How to use kanban boards

Like most things in our lives, when work is out of sight, it’s probably out of mind too. That’s why companies use visual tools to organize their workflows and coordinate their teams and departments.

Of these tools, the most enduring is probably kanban. The earliest version originated in Toyota in the 1950s as a system of informational cards attached to manufacturing parts. It has since evolved into the kanban board, which a wide variety of industries now use.

Today, many companies opt for digital solutions that maximize kanban’s benefits while making it mobile and accessible. With these tools, it’s even easier to use kanban boards to increase efficiency and productivity.

Kanban board features

Digital kanban boards mirror their analog counterparts, starting, of course, with the board itself. A kanban board organizes projects in a way that anyone can understand at a glance, encouraging employees to proactively take on responsibilities.

These are some of the distinguishing features of kanban boards.


Columns represent each stage of a workflow or value stream map. The basic stages found on traditional kanban boards are “to do,” “doing,” and “done.” However, you can add as many columns as needed to match your processes, such as “awaiting manager review,” “published,” or “deployed.”


Each individual kanban card represents a task or item and moves horizontally through the stages on the board. Once you get the basics of how to use kanban boards, you and your team can get creative with the different ways to use cards.

For example, Toyota still attaches kanban cards to automotive parts to share detailed information about them. Software developers, on the other hand, may use cards to represent new product features and write details about the feature on the card. The advantage of a digital kanban board is that team members can include as much information as they like on the cards.

With both physical and digital boards, workers can assign specific colors to cards to make boards visually engaging — as well as making them even more practical and easier to read.


When you watch a swim meet, you look at individual lanes to see each swimmer’s progress. On a kanban board, swimlanes are the horizontal lanes for specific tasks, work items, teams, or related activities.

You can further organize swimlanes for different projects. For example, a social media team might have a specialized swimlane for a long-term project and routine swimlanes for everyday work and planning. Another company may have color-coded groups of swimlanes to easily tell apart teams of developers, marketers, and sales managers.

Work-in-progress limits

There are only so many tasks you can juggle. Kanban reflects this truth with work-in-progress (WIP) limits. These limits simply dictate how many tasks are allowed to be in each stage at any given time.

Implementing WIP limits ensures your team isn’t overloaded — and means they can dedicate their time and resources to a few projects at a time, resulting in higher-quality work.

How to use a kanban board in Jotform Tables

Physical kanban boards are usually in a place where everyone can see them. But today’s workers are more mobile and need to be able to access a kanban board wherever they are.

One of the best ways to accommodate all employees is to use flexible software that functions as command central for your kanban board. Enter Jotform Tables, a spreadsheet-database hybrid platform that can house all your project information to serve as a company-wide kanban board.

Even workers who don’t know how to use kanban boards can quickly pick up the basics and contribute their part through Jotform Tables.
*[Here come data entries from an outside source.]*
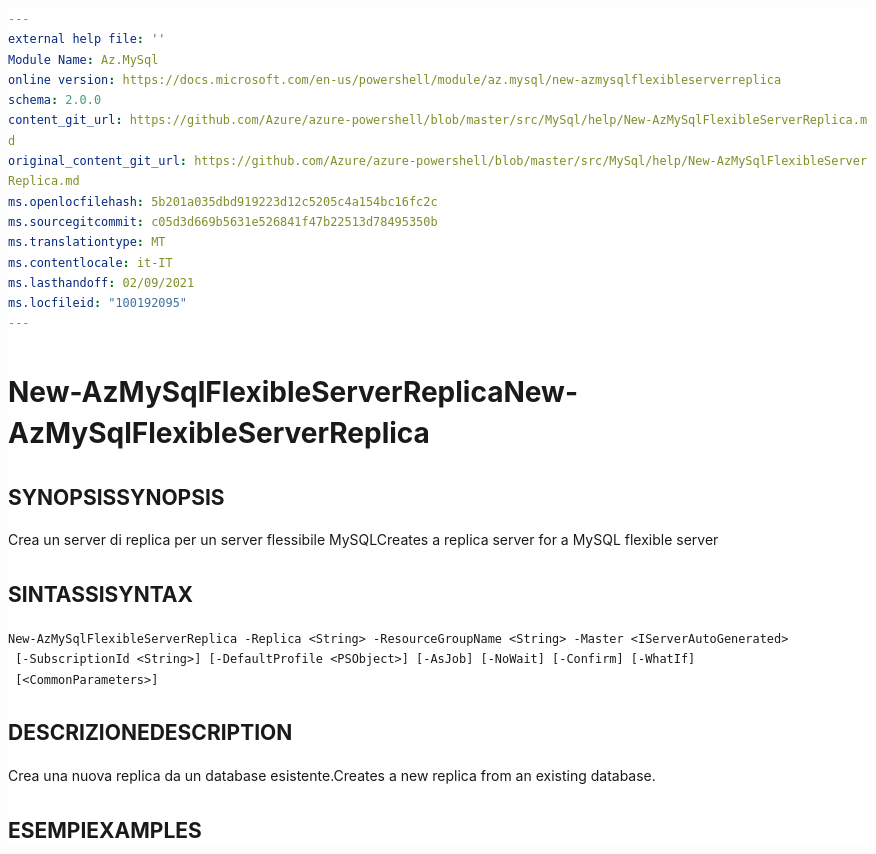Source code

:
 ```yaml
---
external help file: ''
Module Name: Az.MySql
online version: https://docs.microsoft.com/en-us/powershell/module/az.mysql/new-azmysqlflexibleserverreplica
schema: 2.0.0
content_git_url: https://github.com/Azure/azure-powershell/blob/master/src/MySql/help/New-AzMySqlFlexibleServerReplica.md
original_content_git_url: https://github.com/Azure/azure-powershell/blob/master/src/MySql/help/New-AzMySqlFlexibleServerReplica.md
ms.openlocfilehash: 5b201a035dbd919223d12c5205c4a154bc16fc2c
ms.sourcegitcommit: c05d3d669b5631e526841f47b22513d78495350b
ms.translationtype: MT
ms.contentlocale: it-IT
ms.lasthandoff: 02/09/2021
ms.locfileid: "100192095"
---
```

# <span data-ttu-id="99d33-101">New-AzMySqlFlexibleServerReplica</span><span class="sxs-lookup"><span data-stu-id="99d33-101">New-AzMySqlFlexibleServerReplica</span></span>

## <span data-ttu-id="99d33-102">SYNOPSIS</span><span class="sxs-lookup"><span data-stu-id="99d33-102">SYNOPSIS</span></span>
<span data-ttu-id="99d33-103">Crea un server di replica per un server flessibile MySQL</span><span class="sxs-lookup"><span data-stu-id="99d33-103">Creates a replica server for a MySQL flexible server</span></span>

## <span data-ttu-id="99d33-104">SINTASSI</span><span class="sxs-lookup"><span data-stu-id="99d33-104">SYNTAX</span></span>

```
New-AzMySqlFlexibleServerReplica -Replica <String> -ResourceGroupName <String> -Master <IServerAutoGenerated>
 [-SubscriptionId <String>] [-DefaultProfile <PSObject>] [-AsJob] [-NoWait] [-Confirm] [-WhatIf]
 [<CommonParameters>]
```

## <span data-ttu-id="99d33-105">DESCRIZIONE</span><span class="sxs-lookup"><span data-stu-id="99d33-105">DESCRIPTION</span></span>
<span data-ttu-id="99d33-106">Crea una nuova replica da un database esistente.</span><span class="sxs-lookup"><span data-stu-id="99d33-106">Creates a new replica from an existing database.</span></span>

## <span data-ttu-id="99d33-107">ESEMPI</span><span class="sxs-lookup"><span data-stu-id="99d33-107">EXAMPLES</span></span>
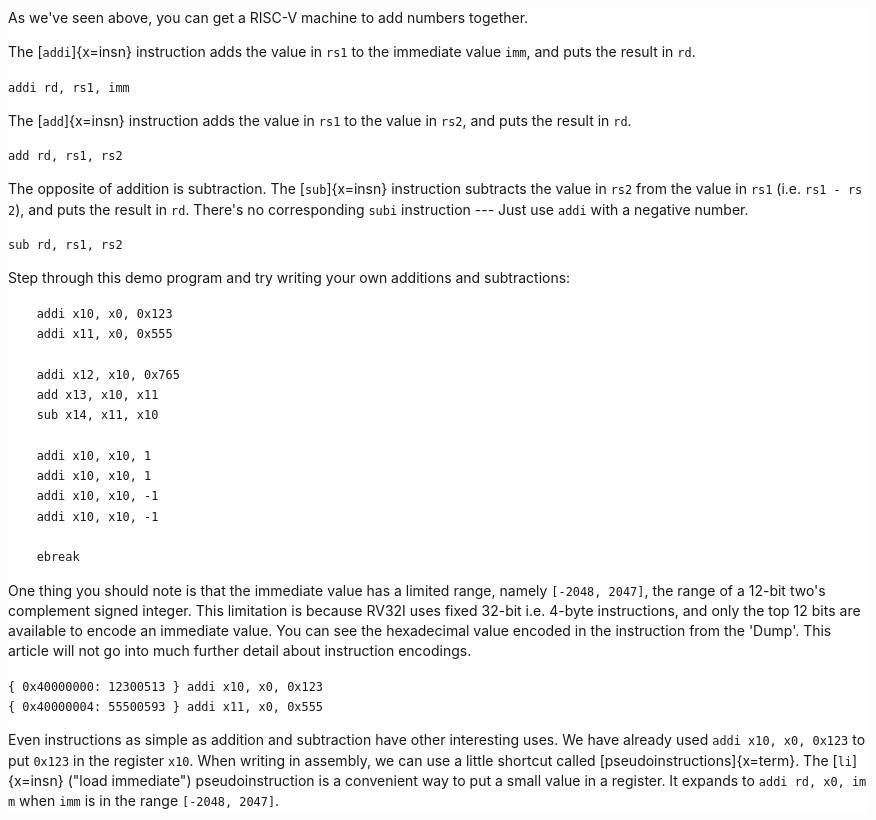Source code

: As we've seen above, you can get a RISC-V machine to add numbers together.

The [`addi`]{x=insn} instruction adds the value in `rs1` to the immediate value
`imm`, and puts the result in `rd`.

```
addi rd, rs1, imm
```

The [`add`]{x=insn} instruction adds the value in `rs1` to the value in `rs2`,
and puts the result in `rd`.

```
add rd, rs1, rs2
```

The opposite of addition is subtraction. The [`sub`]{x=insn} instruction
subtracts the value in `rs2` from the value in `rs1` (i.e. `rs1 - rs2`), and
puts the result in `rd`. There's no corresponding `subi` instruction --- Just
use `addi` with a negative number.

```
sub rd, rs1, rs2
```

Step through this demo program and try writing your own additions and
subtractions:

```emulator
    addi x10, x0, 0x123
    addi x11, x0, 0x555

    addi x12, x10, 0x765
    add x13, x10, x11
    sub x14, x11, x10

    addi x10, x10, 1
    addi x10, x10, 1
    addi x10, x10, -1
    addi x10, x10, -1

    ebreak
```

One thing you should note is that the immediate value has a limited range,
namely `[-2048, 2047]`, the range of a 12-bit two's complement signed integer.
This limitation is because RV32I uses fixed 32-bit i.e. 4-byte instructions, and
only the top 12 bits are available to encode an immediate value. You can see the
hexadecimal value encoded in the instruction from the 'Dump'. This article will
not go into much further detail about instruction encodings.

```
{ 0x40000000: 12300513 } addi x10, x0, 0x123
{ 0x40000004: 55500593 } addi x11, x0, 0x555
```

Even instructions as simple as addition and subtraction have other interesting
uses. We have already used `addi x10, x0, 0x123` to put `0x123` in the register
`x10`. When writing in assembly, we can use a little shortcut called
[pseudoinstructions]{x=term}. The [`li`]{x=insn} ("load immediate")
pseudoinstruction is a convenient way to put a small value in a register. It
expands to `addi rd, x0, imm` when `imm` is in the range `[-2048, 2047]`.


[easy6502]: https://skilldrick.github.io/easy6502/
[wp-risc]: https://en.wikipedia.org/wiki/Reduced_instruction_set_computer
[rust-riscv32-none]: https://doc.rust-lang.org/nightly/rustc/platform-support/riscv32-unknown-none-elf.html
[wp-p-g-conditions]: https://en.wikipedia.org/wiki/Popek_and_Goldberg_virtualization_requirements
[CC0]: https://creativecommons.org/publicdomain/zero/1.0/
[0bsd]: https://opensource.org/license/0bsd
[the repository]: https://github.com/dramforever/easyriscv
Here’s a step-by-step guide to setting up a kanban board in Jotform Tables.

  1. Create a new table. In Jotform Tables, click the Create Table button. You can choose a blank table or use one of several project management templates.
  2. Decide how many columns to include. With Jotform, you can format these columns to display date and time, rating, text, file uploads, and formulas. You can even add a column of checkboxes for that extra sense of satisfaction when you’re done with a stage.
  3. Fill rows with action items. Here’s where the nuts and bolts of your projects come in. Add as many rows as you need to cover all the tasks and responsibilities in your work projects and initiatives. Don’t forget — you can add tabs to your table, creating new sheets to further delineate between projects.
  4. Establish how columns are filled. When you create a new column, select Single Selection to choose whether cells will be populated manually or with information from a Jotform form or another table. In fact, form entries sync automatically to whichever columns you want. You can also select which fields from your forms connect to the cells.
  5. Adjust your view. While the standard Jotform Tables view is good for kanban, you can use other views to get another perspective on how your team is progressing through kanban cards. For example, card view allows you to view submitted form data as individual cards.
  6. Integrate your tools. Chances are you use a variety of software programs at work. Jotform integrates with more than 100 tools that enhance its functionality, such as Airtable, making it even easier for everyone to use.
  7. Share the kanban board with your team. With Jotform Tables, you can share your tables with collaborators by clicking the Share button in the upper right corner. This way, all team members can see the board, which clarifies responsibilities, keeps teams motivated, and helps create momentum.

Success with kanban

Learning how to use kanban boards can help you foster unity in your company. It’s a time-tested way to keep everyone on the same page and encourage your team members to stay on task. Kanban fuels the processes that make your company work, ensuring that you focus on the finish line while cutting costs and saving time.
Best of all, kanban boards can be a foundation for a healthy and balanced company culture, which is vital not just for your current employees, but for future ones as well.